READING PASSAGE =
■ ■ ■

Climate stressors such as temperature increases, sea level rise, water scarcity, and extreme weather events including droughts, hurricanes and floods, are increasingly posing risks to the health, livelihoods, and wellbeing of households and communities. They disrupt critical services, reduce agricultural productivity, and destroy infrastructure and dwellings with increasing frequency. To minimize the effect on people’s wellbeing, these impacts need to be considered and integrated in all investments and projects, regardless of their sector, nature, and financing. Ideally, no building, factory, transport infrastructure, or any other asset, should be designed and built without considering disaster and climate risks.

This applies particularly to World Bank projects: to maximize development benefits, it is critical to ensure that our investments are robust, throughout their lifetimes, to a changing climate. The World Bank Group’s newly launched Climate Change Action Plan 2021-2025 starts from the premise that climate and development need to be integrated. To help align climate and development, the newly launched Resilience Ratings System provides a simple approach to measure and disclose the extent to which adaptation and resilience considerations have been integrated into project design. The Resilience Rating System is currently being piloted in a number of investment projects supported by the International Development Association, the World Bank’s fund for the poorest countries. The Resilience Rating System provides a rating from C through to A+ along two complementary dimensions: (1) the resilience of the project design – or the robustness of project design to disaster and climate risks, and the confidence the project will perform as expected in spite of these risks; and (2) the resilience through project outcomes – or the project’s broader contribution to building the climate resilience of beneficiaries. These two dimensions are complementary but different. In particular, all projects should be made resilient to disaster and climate risks, while not all projects need to boost resilience (there are many other valid development outcomes).

■ ■ ■

WORK TO COMPLETE =
(1) Name every extreme weather event that the passage on climate risks gives as an example.
(2) Extend the passage on climate risks and the Resilience Rating System, picking up after its final sentence.
You won't need any of the entries that follow.

■ ■ ■

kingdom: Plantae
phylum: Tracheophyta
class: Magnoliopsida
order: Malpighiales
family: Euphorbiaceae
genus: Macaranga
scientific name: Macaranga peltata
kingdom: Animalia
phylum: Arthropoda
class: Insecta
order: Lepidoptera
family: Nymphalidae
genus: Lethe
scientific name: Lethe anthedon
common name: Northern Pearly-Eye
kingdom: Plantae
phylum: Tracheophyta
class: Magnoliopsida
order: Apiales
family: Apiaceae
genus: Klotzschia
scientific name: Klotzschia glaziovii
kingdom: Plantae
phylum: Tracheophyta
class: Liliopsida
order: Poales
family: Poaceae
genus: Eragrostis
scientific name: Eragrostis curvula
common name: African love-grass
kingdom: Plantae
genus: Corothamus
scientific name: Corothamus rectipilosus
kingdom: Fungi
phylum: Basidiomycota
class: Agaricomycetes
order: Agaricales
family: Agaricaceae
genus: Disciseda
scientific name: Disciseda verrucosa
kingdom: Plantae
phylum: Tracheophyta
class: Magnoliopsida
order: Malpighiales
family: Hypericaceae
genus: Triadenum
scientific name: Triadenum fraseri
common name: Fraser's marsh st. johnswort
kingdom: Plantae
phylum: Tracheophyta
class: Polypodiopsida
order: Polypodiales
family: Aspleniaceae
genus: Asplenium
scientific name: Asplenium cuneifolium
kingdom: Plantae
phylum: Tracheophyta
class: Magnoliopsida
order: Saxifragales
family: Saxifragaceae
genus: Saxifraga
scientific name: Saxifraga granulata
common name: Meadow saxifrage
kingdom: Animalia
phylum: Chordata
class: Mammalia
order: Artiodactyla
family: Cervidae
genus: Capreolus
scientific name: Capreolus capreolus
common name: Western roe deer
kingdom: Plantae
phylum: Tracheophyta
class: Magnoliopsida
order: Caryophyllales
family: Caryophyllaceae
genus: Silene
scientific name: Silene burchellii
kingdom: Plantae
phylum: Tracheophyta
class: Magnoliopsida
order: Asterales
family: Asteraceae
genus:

■ ■ ■

TASK RESULTS =
(1) Droughts, hurricanes, floods

(2)
“To help align climate and development, the newly launched Resilience Ratings System provides a simple approach to measure and disclose the extent to which adaptation and resilience considerations have been integrated into project design.”

To achieve an “A” rating in the resilience of the project design dimension, projects are required to demonstrate that a climate and disaster risk stress test has been incorporated in the project’s economic and financial analysis. Projects are also required to report on how, after risk reduction measures are included, residual risks do not make the project economically or financially unviable (or they at least must disclose the existence of any residual risk).

In this interview, World Bank Climate Change Lead Economist Stéphane Hallegatte and Senior Climate Change Specialist Veronique Morin explain how the climate risk stress testing methodology can support project teams by identifying potential climate and disaster risks to a project and inform decision makers on project robustness.

What is the history behind the Risk Stress Test methodology? What is the methodology designed to do?

The Resilience Rating System has been piloted in more than 20 projects. Early results  have demonstrated that incorporating a climate and disaster risk stress test is far from straightforward. To help teams perform such a stress test, the World Bank just released a new report, Integrating Climate Change and Natural Disasters in the Economic Analysis of Projects, which provides a methodology – and a tool – to perform a disaster and climate stress test.

Because future changes in climate conditions are highly uncertain, the methodology does not recommend predicting a revised net present value or rate of return. In particular, for projects with long lifetimes, uncertainties are too large and results would be overdependent on assumptions and hypotheses, and risk creating overconfidence.

Instead, the methodology suggests to perform a stress test as part of a project’s economic analysis using various scenarios ranging from the most optimistic to the most pessimistic, and to identify the conditions under which the project may fail, as well as the consequences in case of failure. A reporting template is then proposed to help decision makers assess the level of residual risks, and therefore the project’s attractiveness and economic feasibility.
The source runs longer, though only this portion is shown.